Ecco, è successo. Siamo in un cul de sac. E dobbiamo uscirne.
E non è il momento di rivalse, perché il momento è grave.
Mi auguravo soprattutto che ci fosse un governo possibile. In questo momento è possibile solo un governino. Difficile immaginare che vi sia una convergenza programmatica di lungo periodo con le altre forze presenti in Parlamento, se non su pochi, pochissimi temi.

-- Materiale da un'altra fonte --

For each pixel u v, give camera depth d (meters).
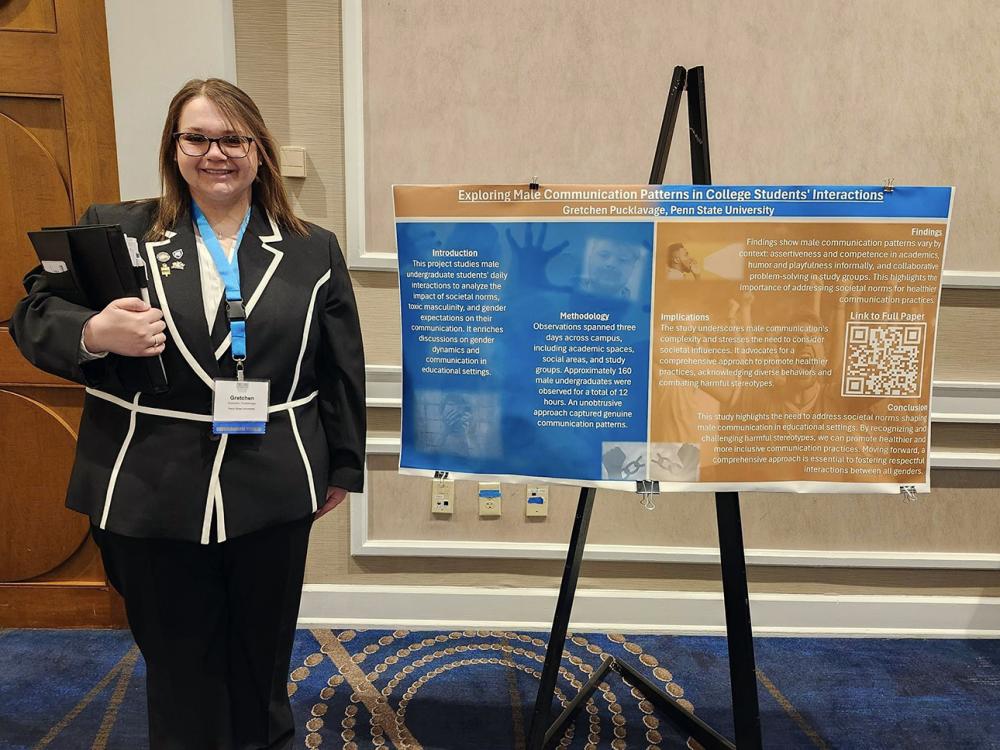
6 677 1.79
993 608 2.12
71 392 1.94
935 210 1.23
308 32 1.79
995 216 1.90
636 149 1.86
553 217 1.26
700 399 1.30
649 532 2.08
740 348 1.28
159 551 1.16
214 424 1.11
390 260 1.89
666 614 2.11
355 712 1.70
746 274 1.25
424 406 1.36
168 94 1.73
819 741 1.65
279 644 1.32
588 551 2.05
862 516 2.09
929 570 2.11
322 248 1.30
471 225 1.28
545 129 1.85
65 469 1.97
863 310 1.26
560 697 1.78
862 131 1.85
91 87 1.79
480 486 2.03
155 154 1.76
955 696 1.83
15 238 1.86
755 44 1.81
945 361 2.00
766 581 2.12
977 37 1.80
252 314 1.15
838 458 1.31
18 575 2.02
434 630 2.09
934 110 1.84
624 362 1.29
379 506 2.04
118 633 2.03
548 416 1.32
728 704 1.78
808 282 1.25
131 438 1.12
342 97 1.82
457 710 1.72
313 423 1.29
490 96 1.83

E quanto al M5S, valeva la pena confrontarsi quando ce n’è stata occasione (ampia rassegna qui): ora suona parecchio strumentale e francamente difficile da comporre sulle questioni di fondo che un governo deve interpretare. Certe istanze, come si dice in un politichese che oggi sembra ancora più vetusto, avremmo dovuto intercettarle anni fa. E invece le abbiamo lasciate correre.
Quello che mi chiedo, però, è se abbiamo voglia di fare le cose bene e di analizzare compiutamente un voto che è una tempesta perfetta, perché fa risaltare, come sotto lampi abbacinanti, le contraddizioni di ciascuno.
E solo assumendo fino in fondo il risultato di ieri, che ci consegna all’incertezza più certa che ci potesse essere. Che era esattamente quello che temevo. Ma da questo «purtroppo» dobbiamo provare a ripartire.